Wednesday, June 24, 2009

yesterday

so yesterday i got diagnosed with ms and then my parents took me shopping.  and out to a fun pub dinner where i had a couple of much needed beers and a marinated portobello cap sandwich and fries.

i feel fine with the diagnosis, esp since the doctor was very positive and said that i have a mild case that's still in the early stages.  with medication, it should be really treatable and i may only have flare ups once every few years.  thank effing all that is good in the world for advancement in pharmaceuticals, seriously.  i know it's not a popular stance, but i don't motherfucking care.  if someone got diagnosed with ms twenty years ago, they would not have had the chances at a healthy active life the way i do now.  i saw my neighbor who had ms deteriorate to the point that she could barely make it to her mailbox and back to the front door and she was only in her early forties.  fuck that, my friends.  i would like to pay and pay and pay and hope that someone is making assloads of money so that i can play tennis until i'm 80.  

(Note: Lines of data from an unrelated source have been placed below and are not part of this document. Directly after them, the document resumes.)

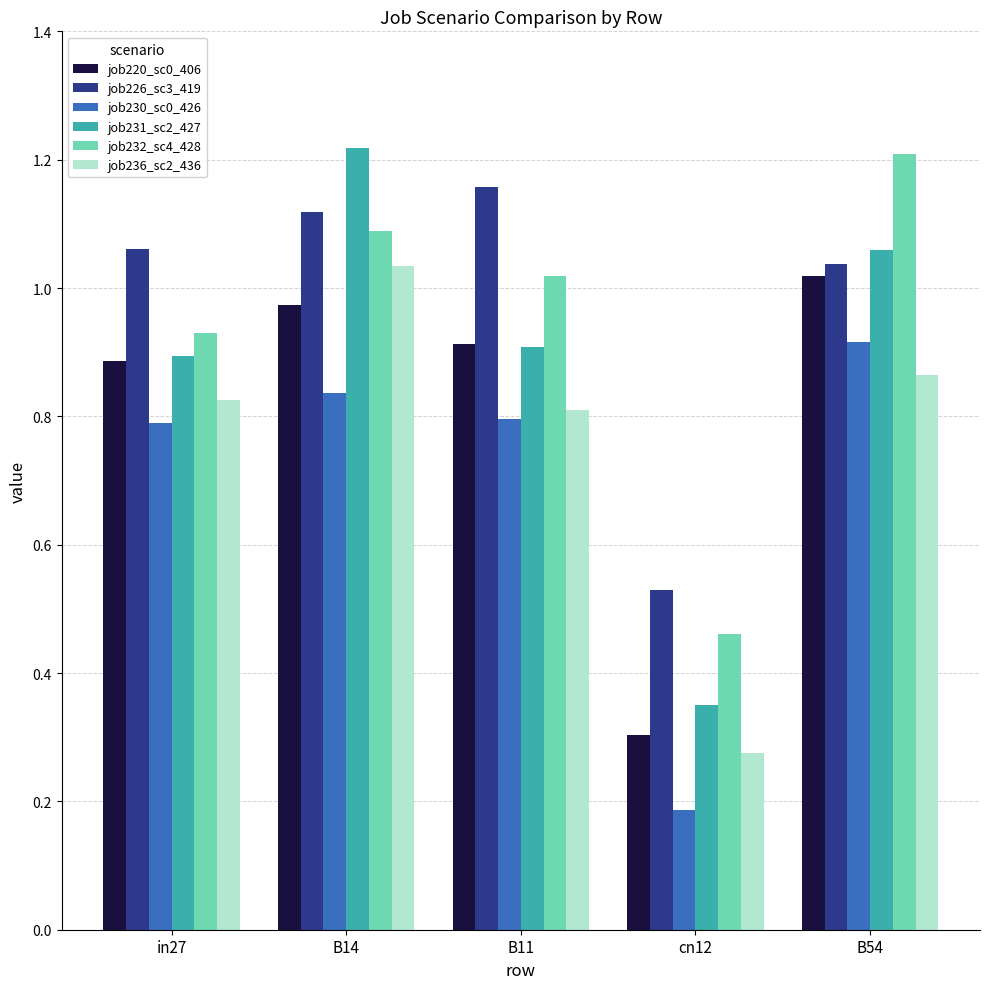

Which label corresponds to the smallest value in the chart?

cn12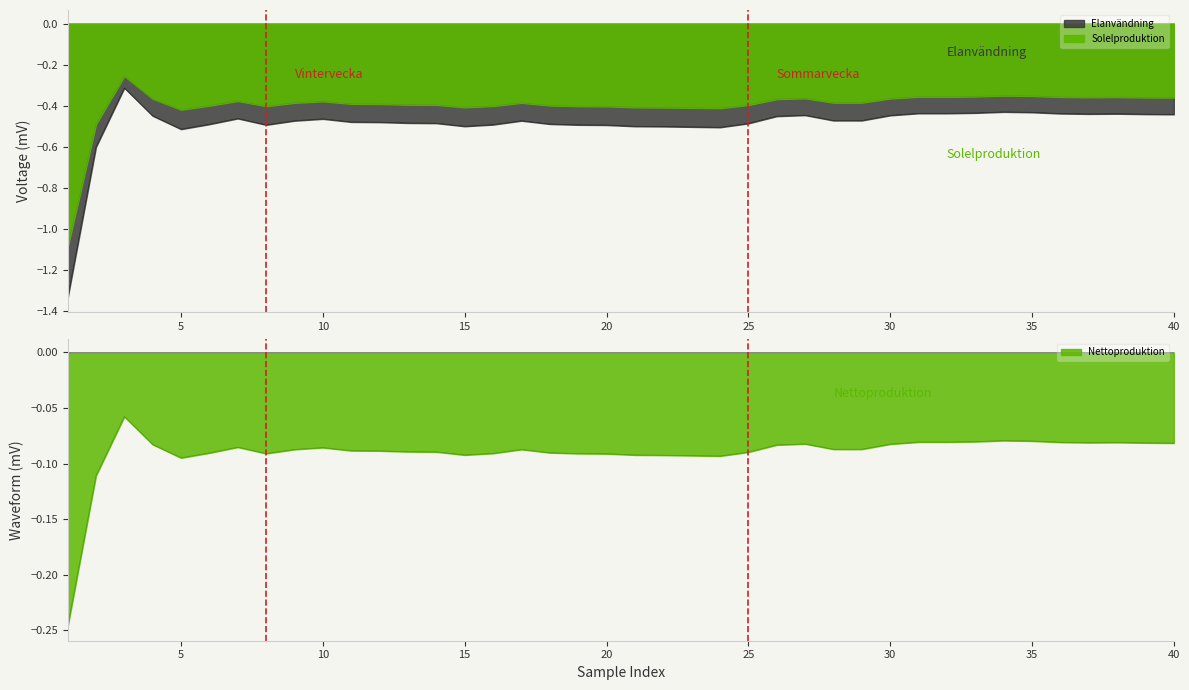

What value does the voltage.mv series have at 8?

-0.5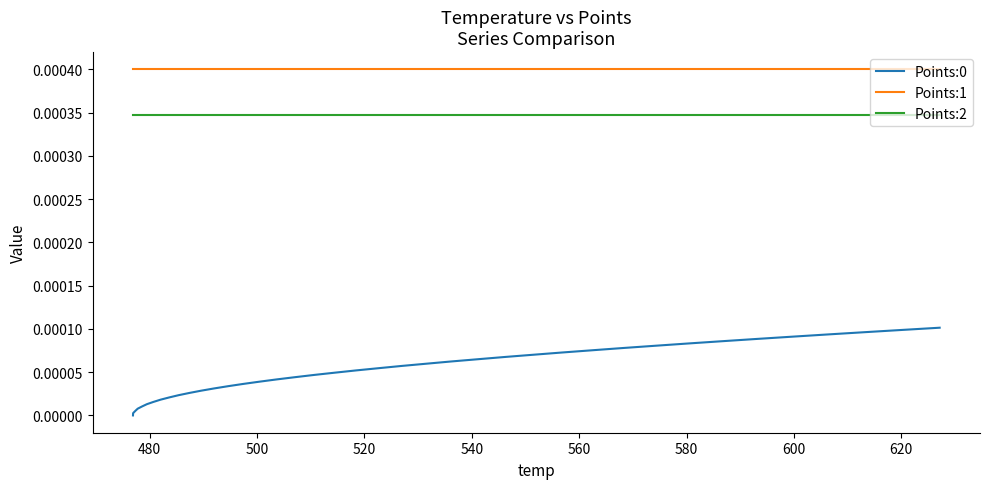

True or false: Points:1 and Points:0 intersect in this chart.

False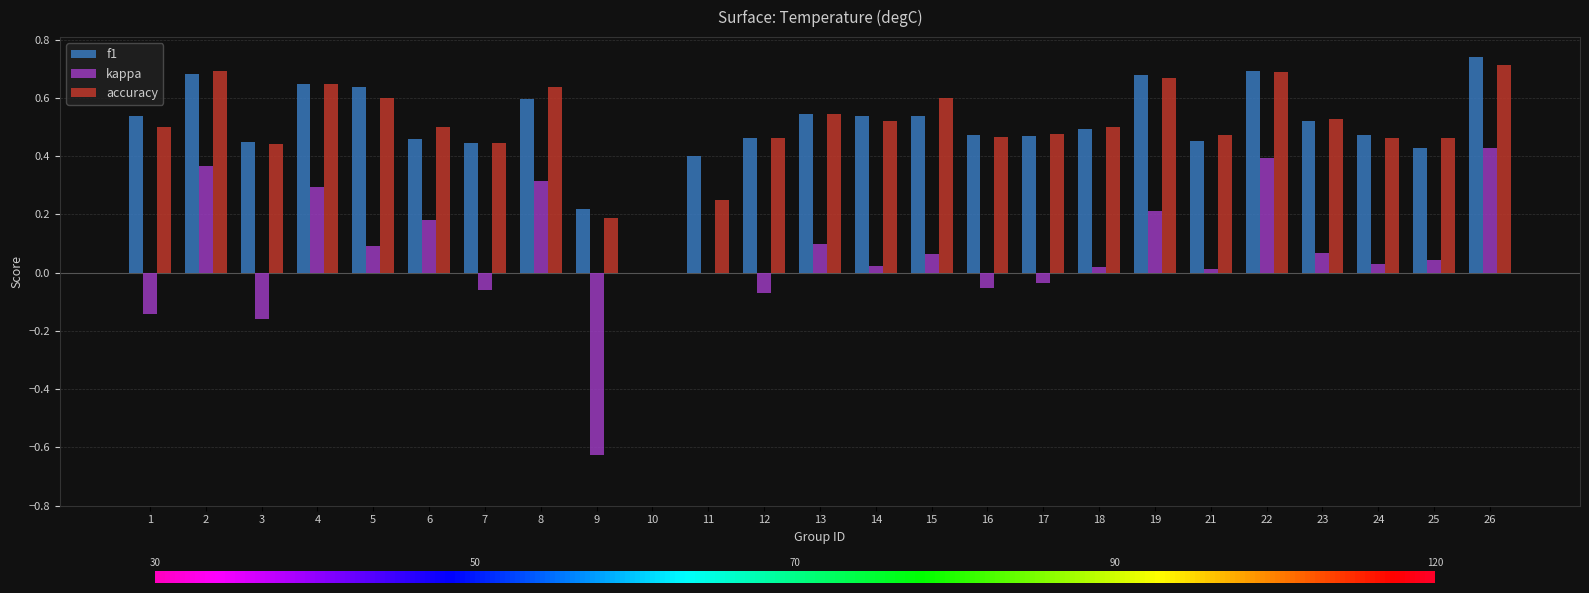

What is the sum of all accuracy values?

12.5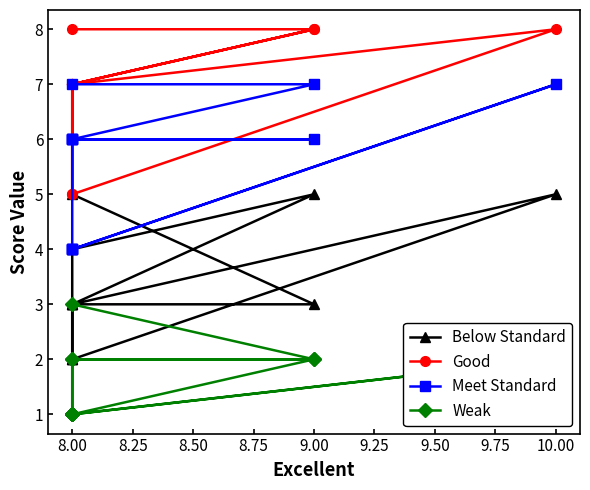

What is the sum of all Below Standard values?

40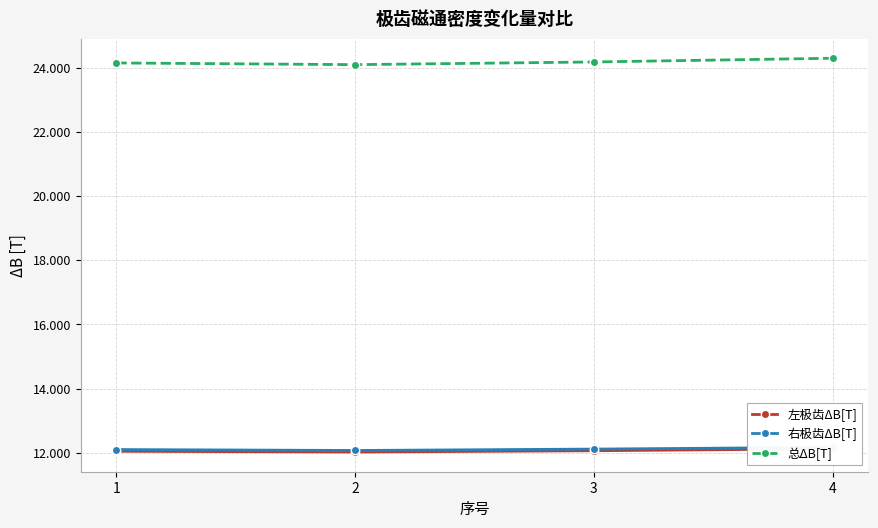

What is the difference between the maximum and minimum values in the 右极齿ΔB[T] series?

0.1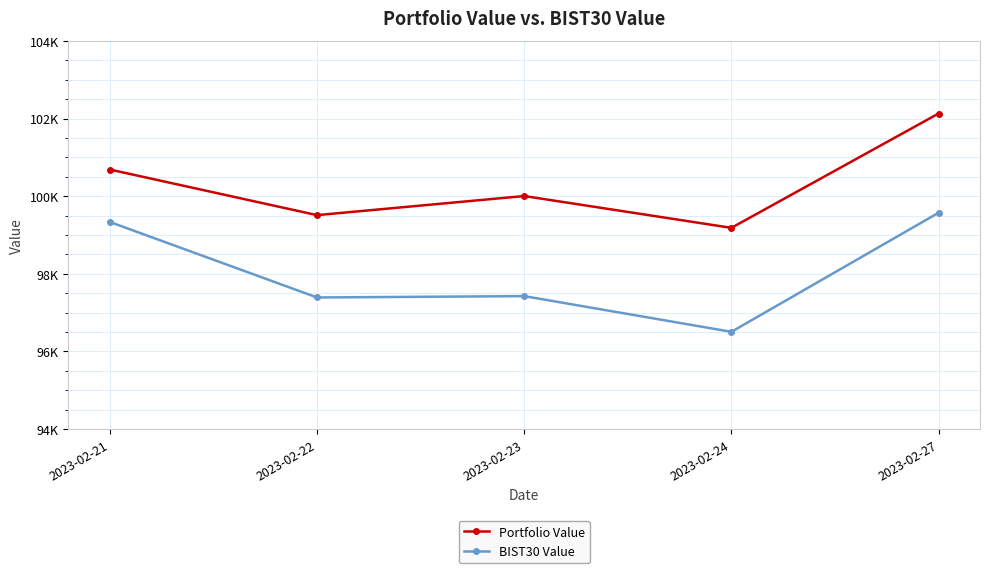

Read the Portfolio Value value at 2023-02-22.

99511.9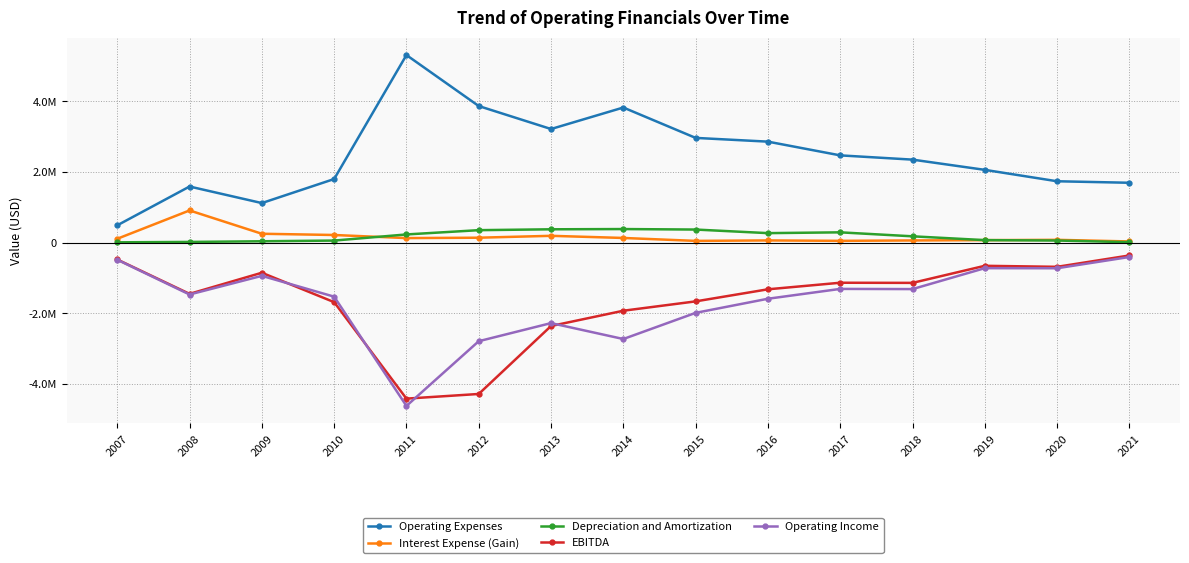

What is the difference between the Depreciation and Amortization values at 2010 and 2021?

45452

i hope that someone is richer than the stars for giving me the sense of hope i have now.  because without these meds, i might be facing near-blindness, use of cane or wheelchair, frickin numbness and weakness in all my body parts and all sorts of other crap body functioning.

glad the parents were here and that pretty baby is here to help me feel normal, loved, and spoiled.  m&d bought be two dresses at anthro, some glassware at crate and barrel, and then stocked my fridge at trader joes.  today we went for a really awesome hike at turkey run state park which featured a mini waterfall, cool rock canyon things, a big flowy creek and maje humidity.  but my quads are sore and i feel tired in that healthy active way that is the best kind of tired.

dinner at bistro with blackened salmon, cocktails, wine, champers and dessert didn't hurt either.  i am gonna miss them like crazy when they leave tomorrow.  i might cry now just thinking abt it.  i LOVE my family and have so much fun with them and i hate that we can't see each other as often as we like.  i have got daydreams of big weekly sunday dinners on a patio somewhere warm with noise and music and the loving bickering that happens naturally when people are super close and honestopen with each other, the teasing, the laughing, the midnight pizza run the late night tv watching.

anyway, i feel good abt where i am in my life and i feel capable of dealing with whatever comes my way.  i know i have bad habits that i need to fix and i'm not always the person i want to be.  but i know i can fix my problems and i know even how i can be exactly who i want to be. 

overall, there is so much goodness and light that i can't even feel bad abt the diagnosis.

1 comment:

Katie said...

I'll never forget coming home one afternoon to ambulances in the court and Mrs. R being wheeled out on a stretcher. Scared the bejeezuz outta me!

I'm sorry to hear about your diagnosis, but I too, am all for the advancement of pharmecuticals and medical science! They have kept my sister alive!